[Список заданий]
[1] Извлеките из диалога о возможности всё, начиная с «Кардинал. Ты убедишься» и вплоть до «и не нашли!».
[2] Что, согласно словам Петра в диалоге о возможности, явно можно называть чтойностью?
[3] Продолжите диалог о возможности, начав сразу после последней реплики Петра.

━━━━━ Исходный фрагмент ━━━━━

Петр. Да, без возможности ничто невозможно, и я понимаю, что ты прав; без чтойности, конечно, тоже нет ничего, так что возможность явно можно называть чтойностью. Но странно: ведь ты и раньше много уже говорил о возможности-бытии и в одноименном диалоге ее излагал – разве там не сказано все с достаточной ясностью?

Кардинал. Ты убедишься ниже, что сама по себе возможность, мощнее, изначальнее и выше которой не может быть ничего, намного удачнее именует то, без чего не может быть ни жизни, ни понимания, чем возможность-бытие или какое бы то ни было другое имя: если только вообще его можно именовать, сама по себе возможность, совершеннее которой ничего не может быть, будет ему все-таки лучшим обозначением, и я не думаю, что мыслимо другое, более ясное, более истинное или более простое (facilius) имя.

Петр. Как же простое, когда, надо думать, нет ничего труднее вещи, которую всегда ищут, но вполне так никогда и не нашли!

━━━━━ Фрагмент данных ━━━━━

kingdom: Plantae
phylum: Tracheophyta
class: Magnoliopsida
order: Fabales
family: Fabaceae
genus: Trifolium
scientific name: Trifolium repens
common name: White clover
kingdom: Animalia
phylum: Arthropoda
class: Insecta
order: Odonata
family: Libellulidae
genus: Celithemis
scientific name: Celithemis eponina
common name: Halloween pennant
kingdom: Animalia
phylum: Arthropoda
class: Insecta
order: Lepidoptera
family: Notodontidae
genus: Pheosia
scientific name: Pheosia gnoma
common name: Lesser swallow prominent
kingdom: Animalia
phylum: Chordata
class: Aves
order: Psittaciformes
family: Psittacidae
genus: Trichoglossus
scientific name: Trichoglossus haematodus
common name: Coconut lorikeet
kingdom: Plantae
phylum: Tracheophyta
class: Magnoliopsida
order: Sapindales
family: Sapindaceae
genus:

━━━━━

[Ответы]
[1]
Кардинал. Ты убедишься ниже, что сама по себе возможность, мощнее, изначальнее и выше которой не может быть ничего, намного удачнее именует то, без чего не может быть ни жизни, ни понимания, чем возможность-бытие или какое бы то ни было другое имя: если только вообще его можно именовать, сама по себе возможность, совершеннее которой ничего не может быть, будет ему все-таки лучшим обозначением, и я не думаю, что мыслимо другое, более ясное, более истинное или более простое (facilius) имя.

Петр. Как же простое, когда, надо думать, нет ничего труднее вещи, которую всегда ищут, но вполне так никогда и не нашли!

[2] Возможность.

[3]
Кардинал. Истина, чем ярче, тем проще. Когда-то я думал, что ее легче отыскать во мраке… Велика сила истины. В ней ослепительно сияет сама по себе возможность, “возглашая на площадях”, как ты читал в книжке о простеце; с поистине ослепляющей ясностью она повсюду легко дает себя найти. Какой мальчик или подросток не знает самого по себе могу (posse), когда каждый скажет, что может есть, бегать, говорить? И никто из обладающих умом не настолько туп, чтобы не знать без всякого учителя, что есть только то, что может быть, и что без могу ничто никак не может ни существовать, ни чем-то обладать, ни действовать, ни претерпевать. Если спросить любого подростка, может ли он поднять камень, и он ответит: “могу”, а потом спросить, может ли он это без могу, то он даже не ответит, что “нет, ни в коем случае”, сочтя вопрос абсурдным и излишним: кто, будучи в здравом уме, усомнится, что ни сделать ничего нельзя, ни сделаться ничто не может без возможности? Всякое могущее с такой необходимостью предполагает саму по себе возможность, что совершенно ничего не может быть без этой предпосылки: если мы хоть что-то можем знать лучше возможности; если что-то бывает легким, никогда нет ничего легче могу; если что-то может быть достоверным, ничего нет достовернее могу; равным образом ничего не может быть первее, сильнее, прочнее, субстанциальнее и так далее обо всем. Наоборот, то, что лишено самой по себе возможности, не может быть ни благим, никаким бы то ни было еще.

Петр. Не вижу ничего более достоверного и думаю, что не понять истинность этого нельзя.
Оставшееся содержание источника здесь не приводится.